Hola, diario. Si te tengo que definir mi fin de semana, es
con la palabra “adiós”.
Ya estamos instalados en la nueva casa. Te cuento que me
llevo por delante todos los muebles y paredes. La costumbre hace que quiera
tomar el mismo camino que en el otro departamento para ir de la habitación a la
cocina, o del living a la habitación. Pero la distribución es distinta, así que
me he golpeado la nariz un par de veces.
El sábado nos despertamos como siempre, fuimos a desayunar
y los dos nos “tragamos” la columna que hay en la entrada de la cocina. Luego,
paseamos un poco en la plaza y me sorprendí un poco al regresar. A los dos
minutos, Pablo tomó un bolso enorme y me volvió a decir: “Vamos”. Obviamente,
pegué un salto a lo delfín amaestrado y me acomodé el collar para salir.

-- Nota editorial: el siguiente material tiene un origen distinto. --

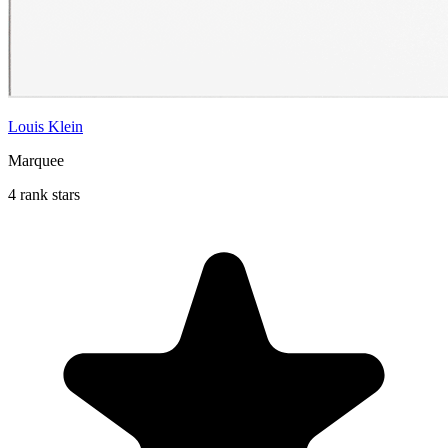
Louis Klein
Marquee
4 rank stars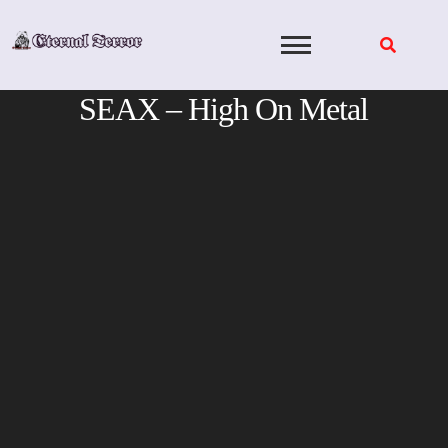
Skip
to
content
SEAX – High On Metal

Nos tomamos un taxi. Ya te conté el placer que es viajar en
taxi con la cabeza afuera, tragando viento.
Para sorpresa mía, llegamos a nuestro viejo hogar. Me
desconcerté. Saludamos a algunos vecinos y entramos a nuestro (¿antiguo?)

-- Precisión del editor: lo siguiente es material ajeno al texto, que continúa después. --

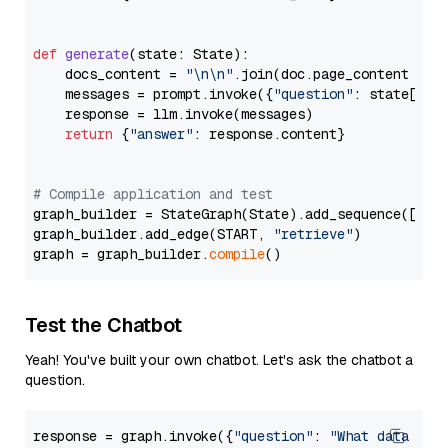
def
generate
(
state: State
):

    docs_content = 
"\n\n"
.join(doc.page_content 
for
    messages = prompt.invoke({
"question"
: state[
"qu
    response = llm.invoke(messages)

return
 {
"answer"
: response.content}

# Compile application and test
graph_builder = StateGraph(State).add_sequence([retr
graph_builder.add_edge(START, 
"retrieve"
)

graph = graph_builder.
compile
Test the Chatbot
Yeah! You've built your own chatbot. Let's ask the chatbot a
question.
response = graph.invoke({
"question"
: 
"What data typ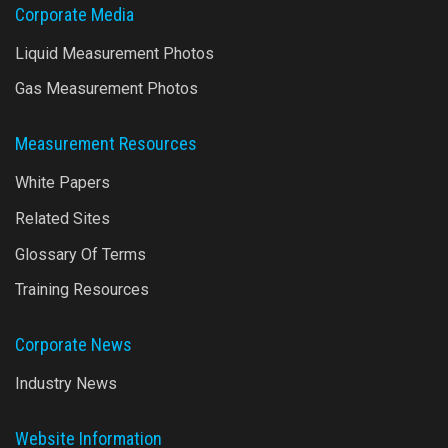
Corporate Media
Liquid Measurement Photos
Gas Measurement Photos
Measurement Resources
White Papers
Related Sites
Glossary Of Terms
Training Resources
Corporate News
Industry News
Website Information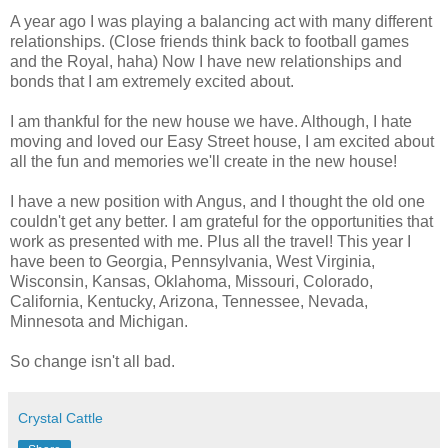
A year ago I was playing a balancing act with many different
relationships. (Close friends think back to football games
and the Royal, haha) Now I have new relationships and
bonds that I am extremely excited about.
I am thankful for the new house we have. Although, I hate
moving and loved our Easy Street house, I am excited about
all the fun and memories we'll create in the new house!
I have a new position with Angus, and I thought the old one
couldn't get any better. I am grateful for the opportunities that
work as presented with me. Plus all the travel! This year I
have been to Georgia, Pennsylvania, West Virginia,
Wisconsin, Kansas, Oklahoma, Missouri, Colorado,
California, Kentucky, Arizona, Tennessee, Nevada,
Minnesota and Michigan.
So change isn't all bad.
Crystal Cattle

departamento. Estaba vacío, el pobrecito... me dio una lástima. Sólo pelusas y
polvo. Habían quedado nada menos que las cacerolas donde cocinamos y algunas
cositas más que Pablo guardó en el bolso. Luego, nos quedamos sentados en el
piso, esperando nosequé. Y nosequé llegó de inmediato. Lancé un ladrido cuando
escuché que se abría la puerta. Era una señora. La había visto una vez ya.
Observó el departamento por todos lados, con detenimiento, y conversó
amablemente con Pablo. Me cayó bien. De pronto, vi como Pablo le entregó las
llaves. Ahí me cerró todo. Vinimos a decirle adiós a ese hogar donde pasamos
tantos momentos lindos. Fiestas con los amigos, banquetes con Fina y Raúl,
despertares casi melódicos y metódicamente iguales, reencuentros con la vida.
Porque ahí es donde yo volví a reinsertarme en este mundo privilegiado.
Como hizo esa señora, yo también lo recorrí por cada rincón
una vez más. Y, sin que ella se diera cuenta, hice pis en el balcón, por si
llegase a ir a vivir ahí otro perro, para que se entere de que esa fue la casa
de Francisco. Antes de salir, lo miré y le agradecí. Las casas tienen entidad.
Lo sé.
Nos despedimos de la señora y también de los vecinos de la
inmobiliaria de abajo. Me caían bárbaro. Le dijeron a Pablo que prometa que me
iba a llevar de vez en cuando. Él asintió, pero ambos sabíamos que eso nunca
iba a ocurrir. También les dije adiós. Cuando íbamos caminando rumbo a lo de
Fina y Raúl, para visitarlos, me quedé paralizado. Ahí la vi, esbelta como al
principio, con sus pelos marrones tan enmarañados como bellos, y esa mirada
entre pícara y dulce. Nos miramos fijamente y corrimos desesperados el uno
hacia el otro. No paramos de dar saltos, revolcarnos en el piso y hacer esas
carreras repentinas, cortas, en círculo y de hasta diez metros, para
convertirnos en ráfagas de felicidad. Pablo es inteligente y me dejó un largo
rato. Sabía muy bien que, probablemente, nunca más pueda ver a Morena. Nos
olfateamos mucho. Supe que sus cachorros ya no estaban más con ella y, vaya a
saber hasta cuándo, seguiría siendo la misma Morena de siempre, la que yo
adoraba. En un momento nos cansamos de tanto correr y nos sentamos, bajo el
sol, extenuados, una pata contra la otra. Nos miramos, con alegría, amor y
tristeza. Todos esos sentimientos juntos que, seguramente, los humanos ni se
imaginan que podemos sentir los perros.
No quise que Morena supiera que yo me iba del barrio. No le
dije nada. El adiós lo dejé en mi interior y, simplemente, puse mi frente sobre
la suya. Nos dimos muchos lengüetazos, como siempre, y nos despedimos. Ella
salió a los saltos, con su amiga persona, ingenua y feliz. Yo me quedé
observándola, y lo seguí a Pablo. Con el adiós atragantado y pensando en esas
cosas que uno tiene que resignar para obtener otras. Aunque la reflexión me
duró sólo unos metros. Demasiado dilema para un perro. Pero me quedé triste.
Probablemente nunca más vea a Morena.